A transformação contínua das cidades nem sempre é devidamente documentada. Em conseqüência, perdem-se valiosas referências para os pesquisadores não apenas da evolução arquitetônica, como também das mudanças comportamentais, históricas, geográficas etc. Apenas nos primeiros anos do século XXI os remanescentes do patrimônio arquitetônico santista começaram a ser tratados como relíquias e valorizados como referência de suas épocas, como se observa nesta matéria de 6 de março de 2005 do jornal santista A Tribuna:


RELÍQUIA - O belo casarão erguido no cruzamento das ruas 7 de Setembro e Constituição,
na Vila Nova, mudou de dono.
Rafael Moraes, que adquiriu o imóvel, vai transformá-lo em centro cultural
Foto: Ricardo Nogueira, publicada com a matéria

Domingo, 6 de Março de 2005, 10:16
PATRIMÔNIO
Um sonho muito além dos jardins

O imponente casarão da Vila Nova vai ser transformado em um centro cultural

Elcira Nuñez y Nuñez
Da Reportagem

Desde criança, Rafael Moraes namorava da calçada, através das grades de ferro, o jardim florido e arborizado do belo casarão erguido no cruzamento das ruas 7 de Setembro e Constituição, na Vila Nova. E neste ano realizou um sonho: comprou o imóvel, considerado uma relíquia histórica e arquitetônica, para criar um centro cultural, que abrigará o Museu Martins Fontes.

"Eu ficava encantado com a casa, passava na calçada e ficava namorando. Mas entre ela e eu existia um abismo.

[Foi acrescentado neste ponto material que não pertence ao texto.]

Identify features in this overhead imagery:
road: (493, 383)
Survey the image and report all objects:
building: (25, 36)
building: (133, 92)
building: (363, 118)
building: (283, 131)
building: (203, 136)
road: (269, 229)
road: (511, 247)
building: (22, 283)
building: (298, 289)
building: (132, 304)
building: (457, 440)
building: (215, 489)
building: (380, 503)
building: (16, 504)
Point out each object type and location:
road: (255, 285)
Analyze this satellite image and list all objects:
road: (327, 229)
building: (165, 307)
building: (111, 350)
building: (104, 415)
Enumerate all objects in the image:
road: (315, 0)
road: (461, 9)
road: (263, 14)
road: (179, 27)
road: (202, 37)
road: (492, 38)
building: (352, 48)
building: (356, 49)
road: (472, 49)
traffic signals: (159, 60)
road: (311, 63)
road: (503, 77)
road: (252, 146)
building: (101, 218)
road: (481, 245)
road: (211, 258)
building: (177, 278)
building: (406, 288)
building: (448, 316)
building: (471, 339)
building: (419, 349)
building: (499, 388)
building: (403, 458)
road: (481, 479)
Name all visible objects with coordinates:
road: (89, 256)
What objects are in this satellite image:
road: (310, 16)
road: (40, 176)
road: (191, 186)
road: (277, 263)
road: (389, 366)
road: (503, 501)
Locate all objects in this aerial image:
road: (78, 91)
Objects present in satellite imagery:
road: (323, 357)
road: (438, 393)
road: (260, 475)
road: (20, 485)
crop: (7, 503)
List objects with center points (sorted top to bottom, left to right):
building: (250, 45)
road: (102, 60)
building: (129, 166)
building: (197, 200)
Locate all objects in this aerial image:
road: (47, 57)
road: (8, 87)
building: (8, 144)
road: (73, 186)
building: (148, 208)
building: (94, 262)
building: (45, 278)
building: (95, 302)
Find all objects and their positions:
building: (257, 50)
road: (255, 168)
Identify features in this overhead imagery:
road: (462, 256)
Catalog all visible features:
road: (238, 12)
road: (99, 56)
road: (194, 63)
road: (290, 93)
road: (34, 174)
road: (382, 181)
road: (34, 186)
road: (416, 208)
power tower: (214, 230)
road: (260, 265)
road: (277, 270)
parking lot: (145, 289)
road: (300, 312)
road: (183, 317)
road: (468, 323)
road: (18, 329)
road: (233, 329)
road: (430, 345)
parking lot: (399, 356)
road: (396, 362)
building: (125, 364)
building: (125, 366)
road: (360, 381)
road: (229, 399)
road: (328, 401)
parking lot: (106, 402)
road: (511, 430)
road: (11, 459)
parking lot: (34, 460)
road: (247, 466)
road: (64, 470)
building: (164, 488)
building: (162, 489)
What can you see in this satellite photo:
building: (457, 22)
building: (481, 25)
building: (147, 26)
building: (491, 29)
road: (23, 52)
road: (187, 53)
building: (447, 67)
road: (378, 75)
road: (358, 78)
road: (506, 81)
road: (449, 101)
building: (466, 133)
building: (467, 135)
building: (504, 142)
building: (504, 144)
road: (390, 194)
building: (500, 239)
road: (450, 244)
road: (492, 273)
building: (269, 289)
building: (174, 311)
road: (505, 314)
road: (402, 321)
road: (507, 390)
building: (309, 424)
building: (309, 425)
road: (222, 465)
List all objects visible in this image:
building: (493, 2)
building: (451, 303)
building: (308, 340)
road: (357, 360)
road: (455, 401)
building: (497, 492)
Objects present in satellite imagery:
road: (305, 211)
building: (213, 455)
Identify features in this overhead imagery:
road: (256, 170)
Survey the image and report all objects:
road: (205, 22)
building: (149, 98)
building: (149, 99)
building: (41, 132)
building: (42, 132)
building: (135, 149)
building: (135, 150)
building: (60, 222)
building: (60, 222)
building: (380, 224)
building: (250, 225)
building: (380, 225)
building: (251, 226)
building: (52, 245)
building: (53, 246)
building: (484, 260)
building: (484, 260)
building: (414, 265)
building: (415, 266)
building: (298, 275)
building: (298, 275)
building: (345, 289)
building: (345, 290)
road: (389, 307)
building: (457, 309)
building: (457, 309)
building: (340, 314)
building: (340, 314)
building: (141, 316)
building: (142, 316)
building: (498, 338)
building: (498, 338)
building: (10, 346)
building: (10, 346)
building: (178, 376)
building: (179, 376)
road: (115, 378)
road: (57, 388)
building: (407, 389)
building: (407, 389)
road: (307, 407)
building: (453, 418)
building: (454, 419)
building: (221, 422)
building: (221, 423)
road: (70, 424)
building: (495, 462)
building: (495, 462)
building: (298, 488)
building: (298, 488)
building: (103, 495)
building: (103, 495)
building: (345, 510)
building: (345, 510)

Antes de estar à venda, pedi para conhecê-la por dentro e me apaixonei ainda mais. Ela é uma beleza. Comprá-la foi um sonho de criança realizado. É preciso acreditar nos sonhos e correr atrás", aconselha.

Construído em 1900 pela Companhia Docas de Santos para ser a residência dos funcionários, o imóvel em estilo neocolonial tem projeto assinado pela firma Ramos de Azevedo, responsável também pela construção do Teatro Municipal de São Paulo. Tombado, em dezembro do ano passado, pelo Condepasa, o casarão pertencia ao português José Duarte Castelo Branco, que o colocou à venda, no ano passado, por R$ 700 mil.

Entre os interessados na compra, a maioria, antes do tombamento, pensava em demolir o casarão. Mas Rafael, que coleciona e comercializa antiguidades desde 95, não. "Talvez por isso houve uma empatia muito grande entre mim e o dono. Ele sabia do meu amor pela casa e dos meus projetos para ela".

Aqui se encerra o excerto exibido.